TD Cowen: “Yields Soften Despite Strong Service”

“CSX is a good company with solid fundamentals that is well positioned to benefit from long-term economic growth,” notes TD Cowen Managing Director and Railway Age Wall Street Contributing Editor Jason Seidl. “The railroad kicked off earnings meeting expectations on the bottom line, though yields stepped down sequentially and volumes remained challenged. Continued weakness in the intermodal markets clouds a material 2H recovery, though signs of stabilization appear. Weakening chemicals and forest products speak to a softer macro.

“CSX reported 2Q EPS of $0.49, in line with the consensus estimate and a penny below our forecast. Yields decelerated sequentially, leading revenues to decline 3%. Adj. OR worsened 450bps y/y and missed our forecast by 100bps. It should be noted that last year’s second quarter results included a $122MM ($0.04) benefit to EPS.

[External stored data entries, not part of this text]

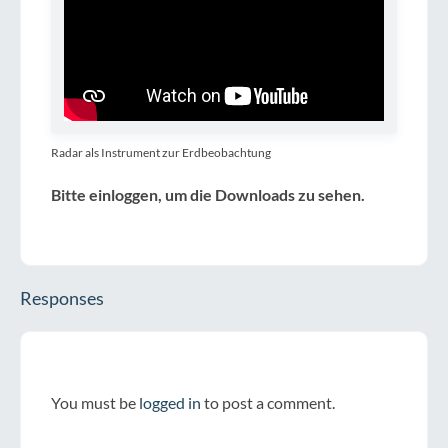
Radar als Instrument zur Erdbeobachtung
Bitte einloggen, um die Downloads zu sehen.
Responses
You must be
logged in
to post a comment.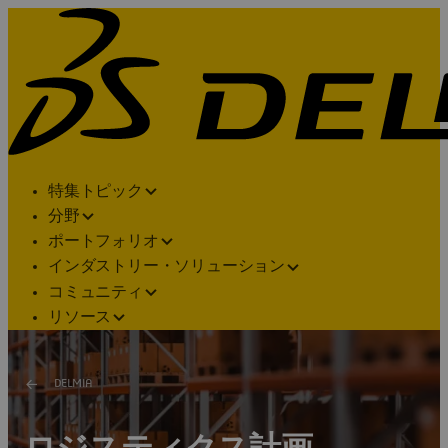
特集トピック
分野
ポートフォリオ
インダストリー・ソリューション
コミュニティ
リソース
DELMIA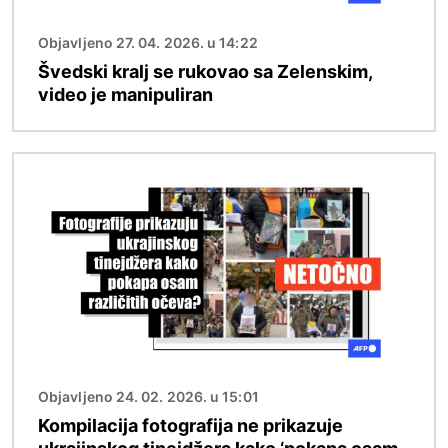
Objavljeno 27. 04. 2026. u 14:22
Švedski kralj se rukovao sa Zelenskim,
video je manipuliran
Slika
Objavljeno 24. 02. 2026. u 15:01
Kompilacija fotografija ne prikazuje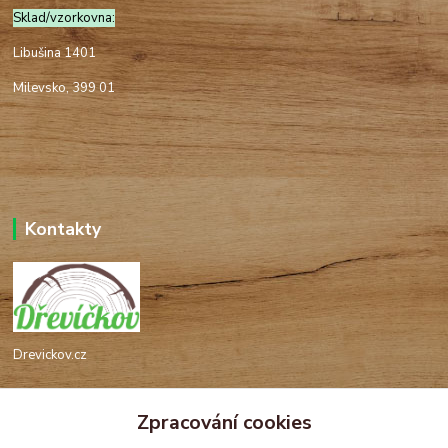
Sklad/vzorkovna:
Libušina 1401
Milevsko, 399 01
Kontakty
Drevickov.cz
Ing. Tomáš Hajíček,MSc
Zpracování cookies
+420 732 488 676
(Po-Pá, 8-17 hod.)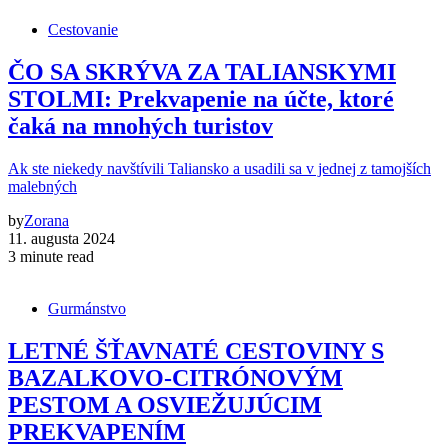
Cestovanie
ČO SA SKRÝVA ZA TALIANSKYMI
STOLMI: Prekvapenie na účte, ktoré
čaká na mnohých turistov
Ak ste niekedy navštívili Taliansko a usadili sa v jednej z tamojších
malebných
by
Zorana
11. augusta 2024
3 minute read
Gurmánstvo
LETNÉ ŠŤAVNATÉ CESTOVINY S
BAZALKOVO-CITRÓNOVÝM
PESTOM A OSVIEŽUJÚCIM
PREKVAPENÍM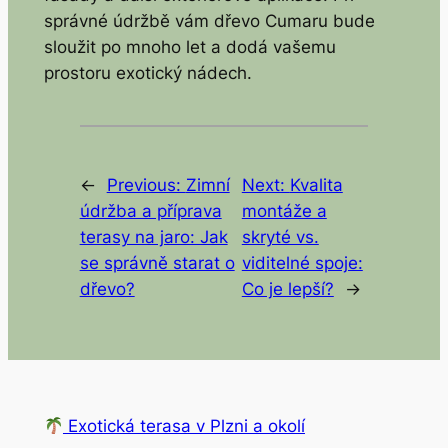
správné údržbě vám dřevo Cumaru bude
sloužit po mnoho let a dodá vašemu
prostoru exotický nádech.
←
Previous:
Zimní
Next:
Kvalita
údržba a příprava
montáže a
terasy na jaro: Jak
skryté vs.
se správně starat o
viditelné spoje:
dřevo?
Co je lepší?
→
Exotická terasa v Plzni a okolí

“Intermodal volumes declined by 10% in the quarter as both domestic and international intermodal were under pressure. Looking forward, domestic intermodal is showing signs of stabilization and 2H should show improvement, albeit at a smaller clip—similar to our view on the truckload market. We don’t expect things to worsen in 2H, but customers appear mixed on a peak season, which has yet to be seen. International intermodal continues to reflect weak imports and de-stocking, with a lack of optimism on a real inflection in 2H, other than comps getting much easier in Q4. In 1Q, CSX was bullish on a 2H rebound per its international customers, though that did not seem to come across this quarter.

“Coal revenue decreased 2% despite a volume gain, as yields declined due to lower export benchmarks. CSX expects coal RPUs to decline mid-teens percentage sequentially, well below our previous estimate, which is attributed to benchmark pricing of $225 per metric ton. While export coal demand is expected to hold, domestic coal should soften as lower natural gas prices negatively affected demand. Management did note that a hot summer is providing a helpful tailwind early in the quarter.

“CSX continues to expect low single-digit revenue ton-mile growth for 2023. While still positive, softer yields due to suppressed rail volumes should continue to be a challenge in 2H despite fuel tailwinds. We do not expect any material uplift in rail volumes until OTR rates have show a meaningful turnaround.

“We adjust our 2023 and 2024 EPS estimates to $1.92 from $2.00 and $2.10 from $2.15, respectively. Continuing to use our 16.5x multiple (which is slightly below the Class I historical average) and our updated 2024 EPS estimates, our price target of $35 remains intact. Reiterate Market Perform. We continue to monitor rail regulation risk following our deep dive report quantifying the impacts of the salient incoming rail regulation. Reciprocal switching and safety rules are at the top of the regulatory agenda.”